| EXERCISE BRIEF |
Copy out the following rows line for line, without changing any character.
#### THE RECORDS ####
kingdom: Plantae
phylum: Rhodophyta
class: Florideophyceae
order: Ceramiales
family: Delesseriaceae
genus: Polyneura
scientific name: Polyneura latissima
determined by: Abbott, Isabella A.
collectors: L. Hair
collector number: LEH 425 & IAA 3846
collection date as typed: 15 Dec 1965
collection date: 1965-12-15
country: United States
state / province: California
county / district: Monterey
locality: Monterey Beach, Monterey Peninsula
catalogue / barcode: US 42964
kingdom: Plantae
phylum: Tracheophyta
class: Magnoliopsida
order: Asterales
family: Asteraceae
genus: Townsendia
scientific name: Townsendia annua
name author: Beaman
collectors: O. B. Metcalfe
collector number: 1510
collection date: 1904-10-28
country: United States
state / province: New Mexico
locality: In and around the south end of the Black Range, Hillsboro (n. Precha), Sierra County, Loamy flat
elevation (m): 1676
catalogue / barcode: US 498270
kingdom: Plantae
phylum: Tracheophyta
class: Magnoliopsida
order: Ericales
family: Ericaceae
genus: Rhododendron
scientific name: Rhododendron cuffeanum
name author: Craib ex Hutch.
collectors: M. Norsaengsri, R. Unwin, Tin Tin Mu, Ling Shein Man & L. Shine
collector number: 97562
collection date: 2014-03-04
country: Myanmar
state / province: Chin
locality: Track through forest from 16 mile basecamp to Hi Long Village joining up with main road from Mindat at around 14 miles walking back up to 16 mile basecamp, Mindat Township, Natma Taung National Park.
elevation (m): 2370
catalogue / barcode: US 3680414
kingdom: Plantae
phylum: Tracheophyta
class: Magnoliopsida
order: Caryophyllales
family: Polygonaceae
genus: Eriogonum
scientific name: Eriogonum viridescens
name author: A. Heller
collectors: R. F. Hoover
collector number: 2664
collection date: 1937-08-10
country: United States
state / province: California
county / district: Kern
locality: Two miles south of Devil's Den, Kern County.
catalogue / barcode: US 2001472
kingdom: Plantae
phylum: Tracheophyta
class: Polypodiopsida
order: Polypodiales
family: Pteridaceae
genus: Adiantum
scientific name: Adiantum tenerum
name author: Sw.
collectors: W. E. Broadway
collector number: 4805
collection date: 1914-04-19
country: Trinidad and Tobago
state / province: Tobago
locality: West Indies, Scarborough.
####
| TASK RESPONSE |
kingdom: Plantae
phylum: Rhodophyta
class: Florideophyceae
order: Ceramiales
family: Delesseriaceae
genus: Polyneura
scientific name: Polyneura latissima
determined by: Abbott, Isabella A.
collectors: L. Hair
collector number: LEH 425 & IAA 3846
collection date as typed: 15 Dec 1965
collection date: 1965-12-15
country: United States
state / province: California
county / district: Monterey
locality: Monterey Beach, Monterey Peninsula
catalogue / barcode: US 42964
kingdom: Plantae
phylum: Tracheophyta
class: Magnoliopsida
order: Asterales
family: Asteraceae
genus: Townsendia
scientific name: Townsendia annua
name author: Beaman
collectors: O. B. Metcalfe
collector number: 1510
collection date: 1904-10-28
country: United States
state / province: New Mexico
locality: In and around the south end of the Black Range, Hillsboro (n. Precha), Sierra County, Loamy flat
elevation (m): 1676
catalogue / barcode: US 498270
kingdom: Plantae
phylum: Tracheophyta
class: Magnoliopsida
order: Ericales
family: Ericaceae
genus: Rhododendron
scientific name: Rhododendron cuffeanum
name author: Craib ex Hutch.
collectors: M. Norsaengsri, R. Unwin, Tin Tin Mu, Ling Shein Man & L. Shine
collector number: 97562
collection date: 2014-03-04
country: Myanmar
state / province: Chin
locality: Track through forest from 16 mile basecamp to Hi Long Village joining up with main road from Mindat at around 14 miles walking back up to 16 mile basecamp, Mindat Township, Natma Taung National Park.
elevation (m): 2370
catalogue / barcode: US 3680414
kingdom: Plantae
phylum: Tracheophyta
class: Magnoliopsida
order: Caryophyllales
family: Polygonaceae
genus: Eriogonum
scientific name: Eriogonum viridescens
name author: A. Heller
collectors: R. F. Hoover
collector number: 2664
collection date: 1937-08-10
country: United States
state / province: California
county / district: Kern
locality: Two miles south of Devil's Den, Kern County.
catalogue / barcode: US 2001472
kingdom: Plantae
phylum: Tracheophyta
class: Polypodiopsida
order: Polypodiales
family: Pteridaceae
genus: Adiantum
scientific name: Adiantum tenerum
name author: Sw.
collectors: W. E. Broadway
collector number: 4805
collection date: 1914-04-19
country: Trinidad and Tobago
state / province: Tobago
locality: West Indies, Scarborough.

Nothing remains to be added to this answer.